Wednesday, July 20, 2016

Theresa May's first PMQs 2) - the vew from Copeland

For those of us in West Cumbria one interesting moment during Theresa May's first Prime Minister's Question time came with a question from the Labour MP for Copeland, Jamie Reed.

Anyone who reads this blog regularly will probably have worked out that I am not exactly Jamie Reed's greatest fan, and I usually avoid writing about him on the principle that if you have nothing good to say about someone it is best to say nothing.

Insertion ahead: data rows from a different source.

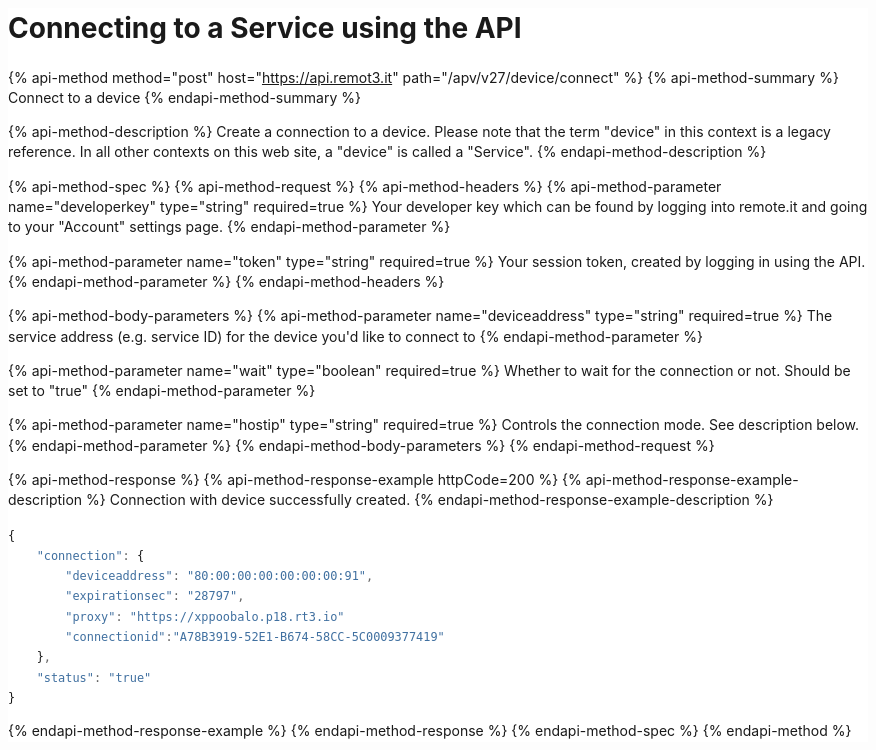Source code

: # Connecting to a Service using the API

{% api-method method="post" host="https://api.remot3.it" path="/apv/v27/device/connect" %}
{% api-method-summary %}
Connect to a device
{% endapi-method-summary %}

{% api-method-description %}
Create a connection to a device.  Please note that the term "device" in this context is a legacy reference.  In all other contexts on this web site, a "device" is called a "Service".
{% endapi-method-description %}

{% api-method-spec %}
{% api-method-request %}
{% api-method-headers %}
{% api-method-parameter name="developerkey" type="string" required=true %}
Your developer key which can be found by logging into remote.it and going to your "Account" settings page.
{% endapi-method-parameter %}

{% api-method-parameter name="token" type="string" required=true %}
Your session token, created by logging in using the API.
{% endapi-method-parameter %}
{% endapi-method-headers %}

{% api-method-body-parameters %}
{% api-method-parameter name="deviceaddress" type="string" required=true %}
The service address \(e.g. service ID\) for the device you'd like to connect to
{% endapi-method-parameter %}

{% api-method-parameter name="wait" type="boolean" required=true %}
Whether to wait for the connection or not. Should be set to "true"
{% endapi-method-parameter %}

{% api-method-parameter name="hostip" type="string" required=true %}
Controls the connection mode.  See description below.
{% endapi-method-parameter %}
{% endapi-method-body-parameters %}
{% endapi-method-request %}

{% api-method-response %}
{% api-method-response-example httpCode=200 %}
{% api-method-response-example-description %}
Connection with device successfully created.
{% endapi-method-response-example-description %}

```javascript
{
    "connection": {
        "deviceaddress": "80:00:00:00:00:00:00:91",
        "expirationsec": "28797",
        "proxy": "https://xppoobalo.p18.rt3.io"
        "connectionid":"A78B3919-52E1-B674-58CC-5C0009377419"
    },
    "status": "true"
}
```
{% endapi-method-response-example %}
{% endapi-method-response %}
{% endapi-method-spec %}
{% endapi-method %}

However, this week we have had the vote on the replacement submarines for Britain's nuclear deterrent, an issue that transcends party, and indeed Theresa May congratulated the 140 Labour MPs who voted for those replacement submarines (of whom Jamie was one) for putting country before party.

Mr Reed was called to ask a question and began by congratulating Theresa May on becoming Prime Minister: he also commended what she had done in making clear that those who suffer from diabetes (the MP for Copeland and the new PM both have the Type One form of this condition) should not be prevented from aspiring to or from holding even the most challenging of roles.

He then responded to the PMs words about the Trident renewal, thanking Mrs May for supporting the official Labour party position in support of the renewal of Britain's nuclear deterrent and adding what a pleasant change it was to hear that position supported from the despatch box.

(This was actually a dig at his own party leader: Jeremy Corbyn is opposed to Britain's independent nuclear deterrent, but he has not yet succeeded in reversing the pro-Trident position inherited from his predecessor.)

I did find it a little bit inconsistent that Jamie Reed managed almost in consecutive breaths to make the above comment which perfectly illustrated the chasm within the Labour party, and to accuse the Conservatives of being divided, but that, I suppose, is politics for you.

His final point was to refer to West Cumberland Hospital and the promises made by David Cameron to protect services at WCH. He then invited Theresa May to visit the constituency to see WCH and to reconfirm those promises.

For the avoidance of doubt, it is my opinion that David Cameron's promises about West Cumberland Hospital have so far been kept in that the government did indeed make millions available for the rebuild and refurbishment of the hospital and has given the local NHS clear instructions to retain district general hospital services in West Cumbria. However, I believe that it is important for all residents of West Cumbria that we work together on a cross-party basis to maintain support for WCH ands keep up pressure on the government, whatever party forms that government, to do so.

Theresa May noted that this was the first of what will probably be many invitations to her by MPs to visit their constituencies. She reiterated the government's support for the NHS

It may be worth adding her full reply which was as follows:

Theresa May The Prime Minister 
                                          
"The hon. Gentleman refers to divisions on the Conservative Benches. I have to say: which party was it that took three weeks to decide who its unity candidate should be? It is the Labour party that is divided.
 
I thank the hon. Gentleman for his remarks on type 1 diabetes. There are many youngsters out there, from tiny tots to teenagers, living with type 1 diabetes. It is important that we send a message to them that their future is not limited: they can do whatever they want.
 
The hon. Gentleman is the first hon. Member at Prime Minister’s questions to invite me to his constituency. I will, of course, look very closely at all invitations I receive. It is important that decisions about the construct of local NHS services are taken at a local level by the NHS. He made a point about the agreement in the official policy of the Conservative party and the Labour party on Trident. I simply remind him that where we did disagree at the election was that the Conservative party agreed to put in the money that was necessary for the NHS. The Labour party refused to commit to that."